== SELECTED EXTRACT ==
Claimant’s ‘Public Safety’ Allegation Construed As Avoiding Auto Exclusion
By Don R. Sampen, published, Chicago Daily Law Bulletin, June 7, 2022
The 1st District Appellate Court recently held that the auto and commercial general liability insurer for a sub-subcontractor owed not just auto coverage but also CGL coverage for an additional insured subcontractor, in connection with an accident involving the sub-subcontractor’s truck and a boy on a bicycle.
The case is Nationwide Property & Casualty Insurance Co. v. State Farm Fire & Casualty Co., 2022 IL App (1st) 210267 (May 10). State Farm was the insurer for the sub-subcontractor, RJ&R Trucking and Excavating Inc., and was represented by Burke Warren MacKay & Serritella P.C. of Chicago. Swanson, Martin & Bell LLP of Chicago represented Nationwide, the insurer for the subcontractor, Davis Concrete Construction Co.
The general contractor for a street rehabilitation project in Burbank, Illinois, Crowley-Sheppard Asphalt Inc., subcontracted with Davis Concrete, which sub-subcontracted with RJ&R. Davis Concrete’s contract with Crowley required that Davis Concrete provide additional insured coverage for Crowley.
And RJ&R’s contract with Davis Concrete required that RJ&R provide both CGL and auto coverage for Davis Concrete as additional insured. Davis Concrete procured its direct coverage from Nationwide, while RJ&R procured its coverage from State Farm.
In 2016, a dump truck driven by an RJ&R employee struck and killed a 13-year-old boy, Brian Schrader, on a bicycle. The boy’s mother brought suit initially against RJ&R, Crowley, and others, and later added Davis Concrete. Crowley tendered to Davis Concrete and Nationwide, and they tendered Crowley’s defense to State Farm, which accepted the tender.

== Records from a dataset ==
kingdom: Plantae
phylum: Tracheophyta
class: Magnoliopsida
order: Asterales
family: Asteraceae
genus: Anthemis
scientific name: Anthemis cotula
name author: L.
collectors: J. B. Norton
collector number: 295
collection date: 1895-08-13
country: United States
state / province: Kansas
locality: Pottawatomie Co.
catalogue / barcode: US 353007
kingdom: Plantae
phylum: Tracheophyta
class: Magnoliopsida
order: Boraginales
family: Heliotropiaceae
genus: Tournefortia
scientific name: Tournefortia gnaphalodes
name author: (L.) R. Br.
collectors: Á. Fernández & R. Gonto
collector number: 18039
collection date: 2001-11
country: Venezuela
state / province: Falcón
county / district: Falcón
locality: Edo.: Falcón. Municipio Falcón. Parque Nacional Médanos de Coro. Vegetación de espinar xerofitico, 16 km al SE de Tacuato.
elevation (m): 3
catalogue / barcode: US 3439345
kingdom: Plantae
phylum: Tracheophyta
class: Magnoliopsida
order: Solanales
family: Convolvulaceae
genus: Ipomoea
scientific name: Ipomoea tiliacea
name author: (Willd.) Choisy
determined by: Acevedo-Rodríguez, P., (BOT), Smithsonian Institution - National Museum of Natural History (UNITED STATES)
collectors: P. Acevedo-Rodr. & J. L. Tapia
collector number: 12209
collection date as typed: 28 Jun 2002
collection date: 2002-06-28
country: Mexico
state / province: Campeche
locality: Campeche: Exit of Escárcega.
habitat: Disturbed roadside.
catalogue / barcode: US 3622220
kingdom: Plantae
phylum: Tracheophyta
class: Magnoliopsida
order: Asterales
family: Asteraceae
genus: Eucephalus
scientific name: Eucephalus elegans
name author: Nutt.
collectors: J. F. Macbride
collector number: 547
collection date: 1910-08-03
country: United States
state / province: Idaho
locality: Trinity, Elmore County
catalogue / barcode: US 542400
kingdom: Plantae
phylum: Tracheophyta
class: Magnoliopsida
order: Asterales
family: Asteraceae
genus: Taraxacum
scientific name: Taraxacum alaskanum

== REQUIRED WORK ==
• 1. In the insurance coverage article, which law firm represented Nationwide?
• 2. Continue the insurance coverage article from its last sentence.
The material above isn't needed for anything here.

== ANSWERS TO EACH TASK ==
• 1. Swanson, Martin & Bell LLP of Chicago.

• 2.
The allegations later added against Davis Concrete included claims that it failed to take measures at the construction site to ensure public safety and permitted the dump truck to turn into the wrong lane and to operate in excess of the allowable weight. Once these allegations were made, Davis Concrete tendered its defense to State Farm, but State Farm failed to respond.
The parties ultimately settled the underlying case, with State Farm paying $3 million, thereby exhausting its automobile coverage for RJ&R. Crowley through its insurer paid $100,000, and Nationwide paid $400,000 on behalf of Davis Concrete.
Nationwide then brought the instant declaratory action against State Farm. It claimed that, even though State Farm eventually reimbursed Nationwide for defense costs on behalf of Davis Concrete, State Farm should also reimburse Nationwide its $400,000 indemnity payment.
State Farm took the position that it had exhausted the auto coverage for RJ&R, and the CGL policy contained a motor vehicle exclusion. Because all the underlying allegations related to automobile use, State Farm said no CGL coverage could apply.
The trial court agreed that State Farm had no duty to defend or indemnify as to Davis Concrete under the CGL policy. Nationwide, as Davis Concrete’s subrogee, then took this appeal.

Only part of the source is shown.